Além desses aspectos, ele acredita que deve ser encontrada também uma solução para os problemas de garantia das empresas para o financiamento de construção, reparação ou docagem. Ele afirmou que isso é um ponto de discussão importante e que motivaria mais empresas a buscarem o fundo. Segundo ele, empresas como a Petrobras possuem “musculatura” para equacionar essa questão, porém, talvez outras empresas não tenham.
Embora Mattos acredite que essas questões possam resolver algumas dificuldades para que os projetos de construção saiam do papel, ele destacou também que devem ser consideradas as mudanças de oferta e demanda que vêm ocorrendo no mercado atual. Ele afirmou que tanto a oferta quanto a demanda são diferentes para os diferentes segmentos. “A questão do escoamento de grãos no Norte do país tem uma demanda hoje maior do que embarcações de apoio offshore como foi no passado”, exemplificou.

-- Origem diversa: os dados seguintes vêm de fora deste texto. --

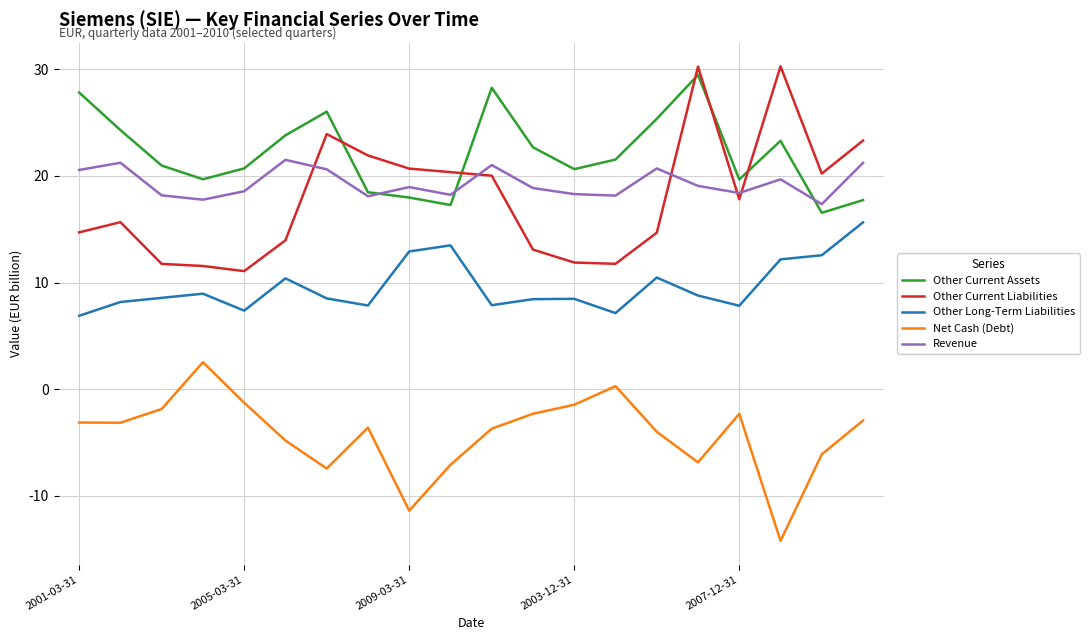

Which series has the largest total across all categories?

Other Current Assets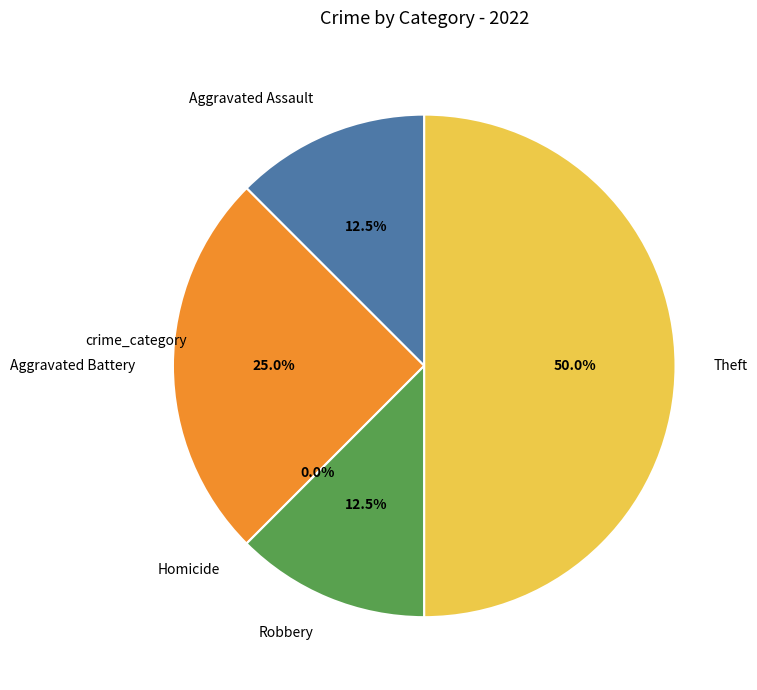

Is the sum of Robbery and Aggravated Assault greater than half?

No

Mattos lembrou ainda que o setor naval seja muito amplo e que os vários segmentos que o compõem são afetados de formas distintas pelas mudanças que podem ocorrer no FMM. “Você tem também os segmentos de mercado. E neste caso a cabotagem é uma realidade, a navegação interior é outra, o apoio é outra, talvez um pouco próximo de apoio portuário, mas também é outra realidade. Mas o que tem em comum é que todos usam o FMM de uma forma ou de outra”, disse.
Apesar das dificuldades referentes aos usos do fundo, Mattos destacou que nos últimos anos, o país construiu mais de 200 embarcações de apoio offshore. E, segundo ele, isso não só movimentou muito os estaleiros como permitiu a criação de um cluster de construção naval em Itajaí (SC). “É um lugar de excelência, com estaleiros muito bons, toda uma cadeia de fornecedores ao redor do estaleiro. E o FMM contribuiu para isso”, afirmou. Ele disse ainda que com o auxílio do fundo fossem construídas 400 balsas nos últimos, e permitiu também a existência de mais dois clusters, um em Manaus e outro em Belém.